▸ Page text
---
This is contained in a circular issued and signed by the director, financial policy and regulation Department of the apex bank, Mr. Kevin Amugo and made available to The Tide.
The guideline is coming four years after CBN repealed the universal banking guidelines, introducing a new banking model that allows banks to adopt a holding company or sell off non-banking subsidiaries.
According to the circular, the CBN’s financial department had earlier in the year released a circular calling for inputs from operators in the industry.
It would be recalled that the new banking model instituted in 2010 restricted banks to only banking business but permits banks to retain non-core banking businesses by evolving into a non-operating holding company (Holdco) structure.
Under this model a non-operating Holdco is expected to hold equity investment in banks and non-core banking business in a subsidiary arrangement.
The arrangement seeks to ring-fence depositors’ funds from risks inherent in the non-core banking businesses.
The situation resulted in Frist Bank, Stanbic IBTC and UBA evolving as Holdcos, while banks like Guaranty Trust Bank, Diamond Bank and Skye Bank sold off their non-banking subsidiaries.
The guideline defines a financial holding company as a company whose principal object includes the business of a holding company set up for the purpose of making and managing its equity investment in two or more companies being its subsidiaries.
The bank could engage in the provision of financial services, one of which must be a bank, adding that the term bank refer to commercial, merchant or special bank such as microfinance banks.
For structure, the apex bank in the guideline says “for any financial holding company structure to emerge there shall be at least, two subsidiaries and the focus of the conglomerate shall be in the financial services sector.
However, a financial holding company can lose its HoldCo license if it “loses its controlling interest in the only banking subsidiary in the group, for a period that exceeds six consecutive months, the financial holding company shall cease to be a financial holding company and will be required to return its licence to the Central Bank of Nigeria for cancellation.
---
▸ Activity list
(a) Quote the rows word for word, from their first line through the line that contains "388.3], [0, 0, 1]] dist [-0.007203, 0.000675]", and leave the pictures out.
(b) Extend the passage on the Central Bank of Nigeria's holding company guideline, picking up after its last sentence.

▸ Raw data
---
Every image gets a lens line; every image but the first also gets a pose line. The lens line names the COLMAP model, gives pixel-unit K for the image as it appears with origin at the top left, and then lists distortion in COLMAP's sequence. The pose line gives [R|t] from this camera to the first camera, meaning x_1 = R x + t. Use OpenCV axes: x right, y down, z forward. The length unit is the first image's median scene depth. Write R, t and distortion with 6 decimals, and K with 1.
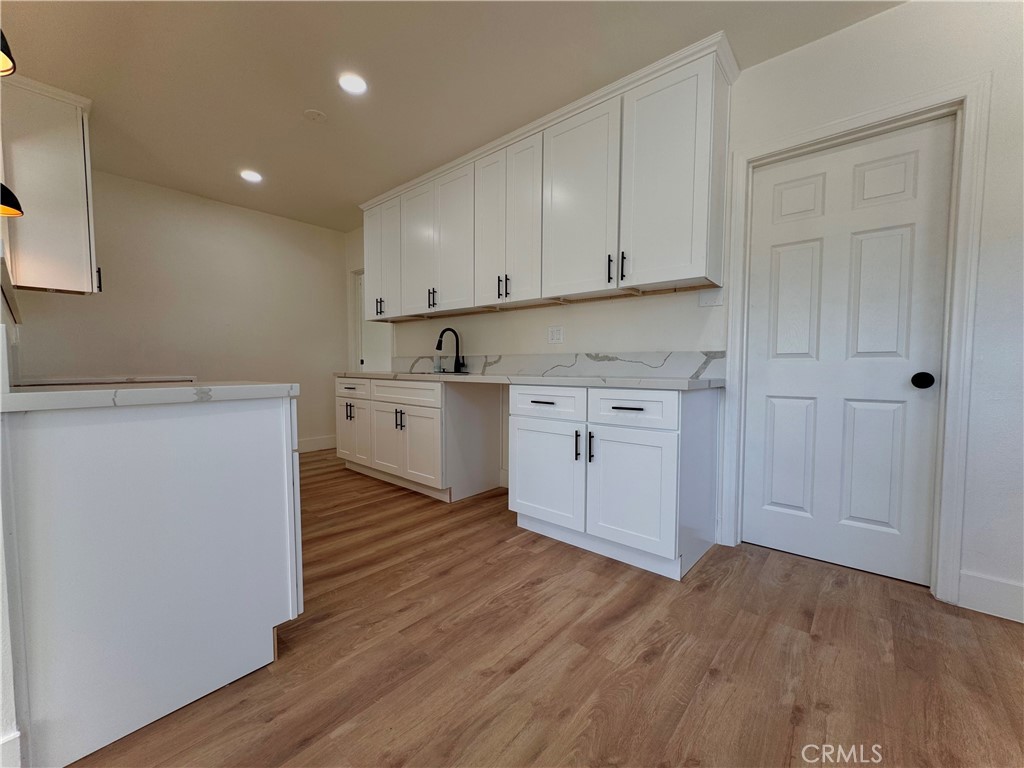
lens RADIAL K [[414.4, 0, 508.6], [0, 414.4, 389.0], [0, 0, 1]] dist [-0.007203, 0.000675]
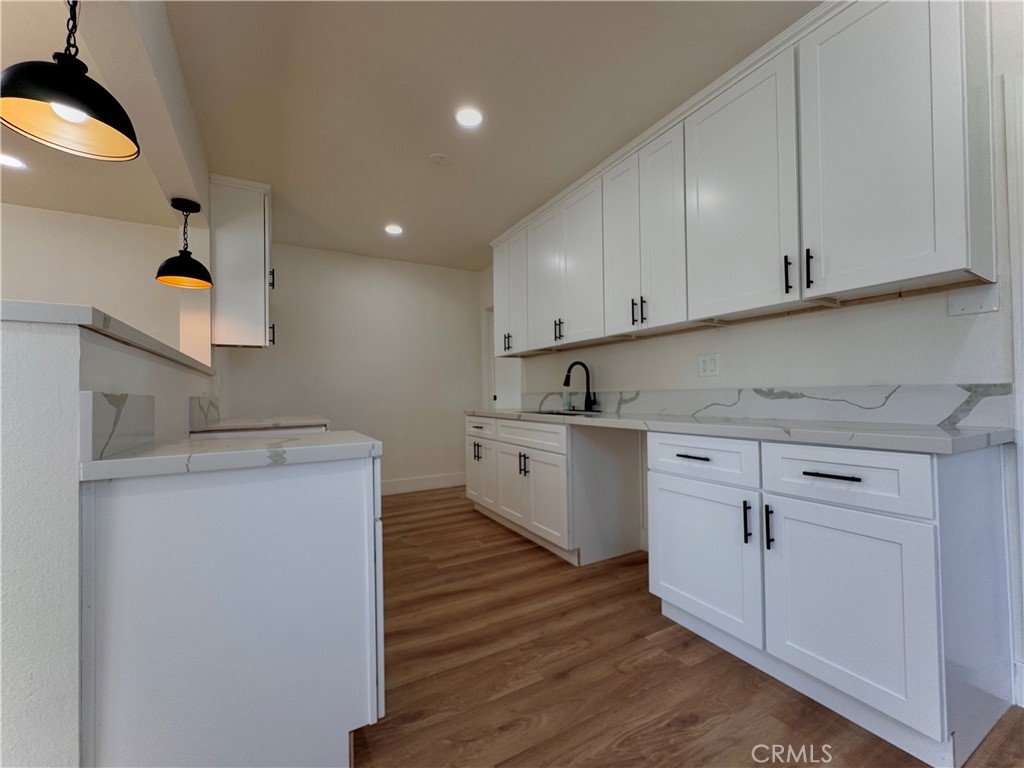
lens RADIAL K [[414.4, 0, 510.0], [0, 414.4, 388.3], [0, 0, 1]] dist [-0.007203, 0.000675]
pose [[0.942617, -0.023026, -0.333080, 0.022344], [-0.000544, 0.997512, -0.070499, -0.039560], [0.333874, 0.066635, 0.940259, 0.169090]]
---
▸ Task answers
(a)
Every image gets a lens line; every image but the first also gets a pose line. The lens line names the COLMAP model, gives pixel-unit K for the image as it appears with origin at the top left, and then lists distortion in COLMAP's sequence. The pose line gives [R|t] from this camera to the first camera, meaning x_1 = R x + t. Use OpenCV axes: x right, y down, z forward. The length unit is the first image's median scene depth. Write R, t and distortion with 6 decimals, and K with 1.
lens RADIAL K [[414.4, 0, 508.6], [0, 414.4, 389.0], [0, 0, 1]] dist [-0.007203, 0.000675]
lens RADIAL K [[414.4, 0, 510.0], [0, 414.4, 388.3], [0, 0, 1]] dist [-0.007203, 0.000675]

(b)
With controlling interest put at 50 per cent voting shares in a subsidiary, the guidelines stipulates that “Where a financial holding company loses controlling interest in a subsidiary under 4.1 (f) or (g), it shall divest wholly from that subsidiary within a period of six (6) months or any other period as may be determined by the CBN.”
With the approval of the CBN, a financial HoldCo is allowed to provide shared services within the group in respect of “Human Resources policy; Risk Management policy; Internal Control policy; Compliance policy; Information and Communication Technology; Facilities (Office Accommodation including Electricity, Security and Cleaning Services in that accommodation) Strategy and any other services as may be approved by the CBN from time to time.”
The HoldCo can however not undertake activities such as “Investment in non-financial firms; Establishment, divestment and closure of subsidiaries without the prior written approval of the CBN and/or any other relevant regulatory or supervisory authority, as the case may be. “Deriving or receiving income from sources other than as listed herein: a) Dividend Income from its subsidiaries/associates; b) Income from shared services, where applicable; c) Interest earned from idle capital funds invested in government securities; d) Divestment from subsidiaries/associates; and e) Any other source as may be approved by the CBN.”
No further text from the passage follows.